Su gesto con Santiago no es casualidad: es consecuencia de esa sensibilidad que se forja en la adversidad. “El amor que recibo de mi hijo es lo más sano que existe. Eso me enseña a no darme por vencido. Y a compartir, cuando tengo algo que puede ayudar”, confesaba.
Así, en un barrio de Rosario, la historia del zapatero que se estaba quedando ciego encontró un giro inesperado. Donde la frialdad de un trámite amenazaba con hundirlo, apareció la calidez de un vecino desconocido. Donde la oscuridad avanzaba, una mano extendida devolvió la posibilidad de seguir viendo.
El relato deja una enseñanza simple, pero urgente. Un país que obliga a sus viejos a rogar por un tratamiento básico está fallando en lo esencial. Que la salvación llegue de la heladera de un vecino y no de la institución encargada de cuidarlo es, al mismo tiempo, una vergüenza y una señal de esperanza.
En esa grieta, entre la burocracia y la solidaridad, entre el papel membretado y el corazón humano, se define una sociedad. Juan lo explica con palabras sencillas: “Estamos en este mundo para ayudar al que tenemos al lado”.
El milagro no llegó solo de la heladera de Juan, sino también de las ondas de una radio. Santiago se animó a contar su drama en un programa, y esa voz que pedía ayuda encontró del otro lado a un oyente dispuesto a tender la mano. Historias mínimas, medidas con el corazón de sus protagonistas.

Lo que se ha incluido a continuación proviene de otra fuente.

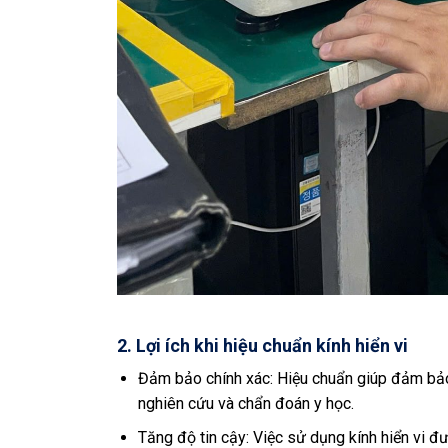
2. Lợi ích khi hiệu chuẩn kính hiển vi
Đảm bảo chính xác: Hiệu chuẩn giúp đảm bảo r
nghiên cứu và chẩn đoán y học.
Tăng độ tin cậy: Việc sử dụng kính hiển vi đ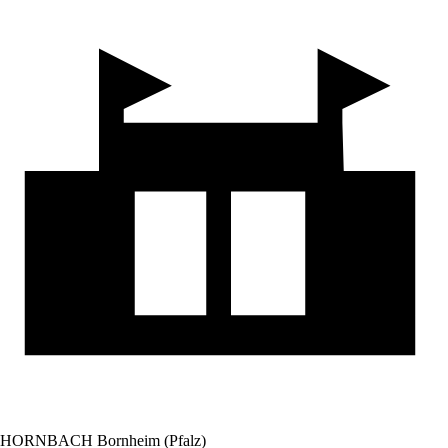
HORNBACH Bornheim (Pfalz)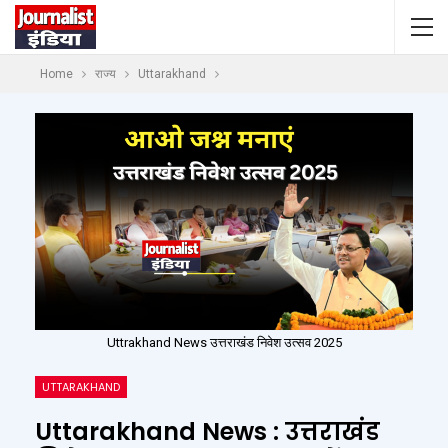
Home
राज्य
Uttarakhand
Uttrakhand News उत्तराखंड निवेश उत्सव 2025
UTTARAKHAND
Uttarakhand News : उत्तराखंड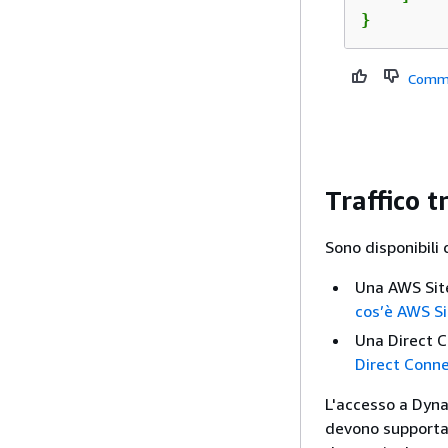
}
Comm
Traffico t
Sono disponibili 
Una AWS Site
cos’è AWS Si
Una Direct C
Direct Conn
L'accesso a Dyna
devono supportare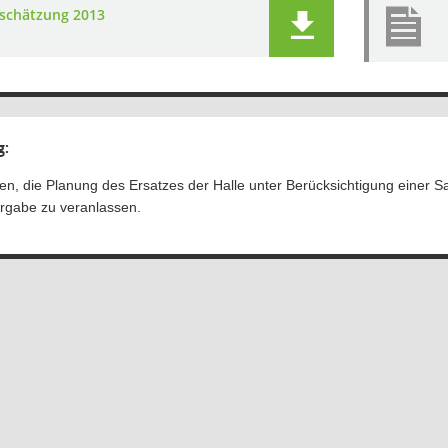
schätzung 2013
g:
en, die Planung des Ersatzes der Halle unter Berücksichtigung einer 
rgabe zu veranlassen.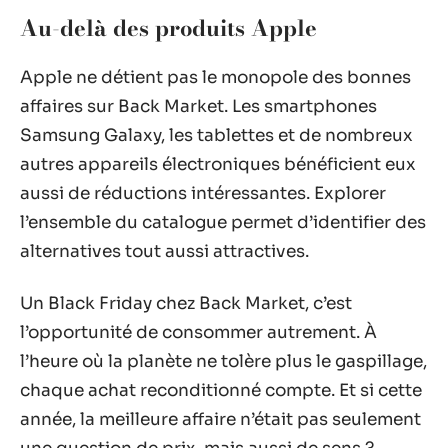
Au-delà des produits Apple
Apple ne détient pas le monopole des bonnes
affaires sur Back Market. Les smartphones
Samsung Galaxy, les tablettes et de nombreux
autres appareils électroniques bénéficient eux
aussi de réductions intéressantes. Explorer
l’ensemble du catalogue permet d’identifier des
alternatives tout aussi attractives.
Un Black Friday chez Back Market, c’est
l’opportunité de consommer autrement. À
l’heure où la planète ne tolère plus le gaspillage,
chaque achat reconditionné compte. Et si cette
année, la meilleure affaire n’était pas seulement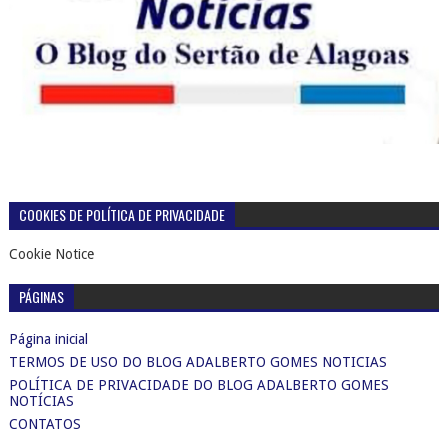
COOKIES DE POLÍTICA DE PRIVACIDADE
Cookie Notice
PÁGINAS
Página inicial
TERMOS DE USO DO BLOG ADALBERTO GOMES NOTICIAS
POLÍTICA DE PRIVACIDADE DO BLOG ADALBERTO GOMES
NOTÍCIAS
CONTATOS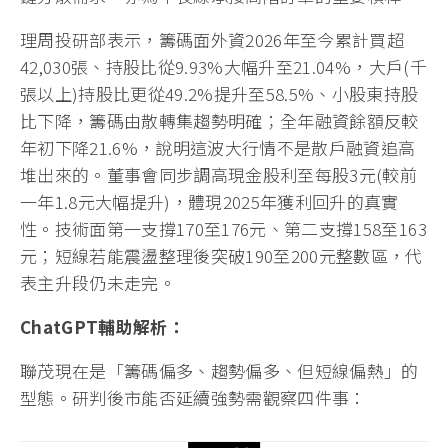
理周投研部表示，籌碼面外資2026年至今累計買超
42,030張、持股比從9.93%大幅升至21.04%，大戶(千
張以上)持股比更從49.2%提升至58.5%、小股東持股
比下降，籌碼由散轉集趨勢明確；全年融資餘額反較
年初下降21.6%，說明這波大行情不是散戶融資追高
堆出來的。董事會同步調高現金股利至每股3元(較前
一年1.8元大幅提升)，體現2025年獲利回升的真實
性。技術面第一支撐170至176元、第二支撐158至163
元；短線若能震盪整理後突破190至200元整數區，代
表主升段仍未走完。
ChatGPT
輔助解析：
聯茂現在是「籌碼偏多、趨勢偏多、但短線偏熱」的
型態。研判後市能否延續強勢需觀察四件事：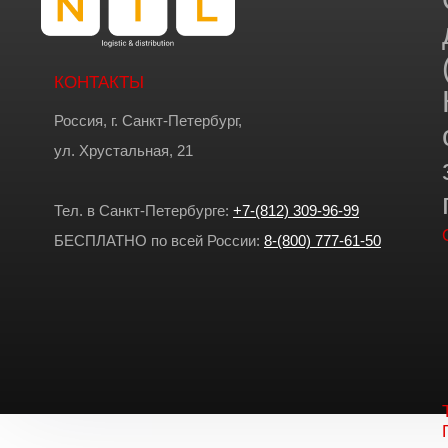
КОНТАКТЫ
Россия, г. Санкт-Петербург,
ул. Хрустальная, 21
Тел. в Санкт-Петербурге:
+7-(812) 309-96-99
БЕСПЛАТНО по всей России:
8-(800) 777-61-50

La radio es más que un medio, es un latido que compartimos en el aire. Y ese latido no se mide en rating, sino en encuentros: el zapatero que se quedaba sin luz y el vecino que guardaba dos inyecciones salvadoras. Porque además de informar la hora, la temperatura, contar los goles de Central o de Newell’s, anunciar el valor del dólar o cuándo cantará Lali Espósito, también conecta los latidos de sus oyentes. Cumpliendo una misión mucho más honda que periodística: se completa como un medio humano.
Y tal vez allí esté la pregunta que en estos tiempos hostiles necesitamos hacernos: ¿a todos les late el corazón? Porque más allá de ideologías, burocracias o gobiernos, la solidaridad es un idioma que todos debieran hablar.
Santiago, el zapatero que repara zapatos, recibió la reparación más grande: la de su propia mirada. Y fue gracias a un vecino, padre de un adolescente con discapacidad, que mientras escuchaba un programa de radio recordó que en su heladera estaba la salvación. El destino presentado de la mejor manera.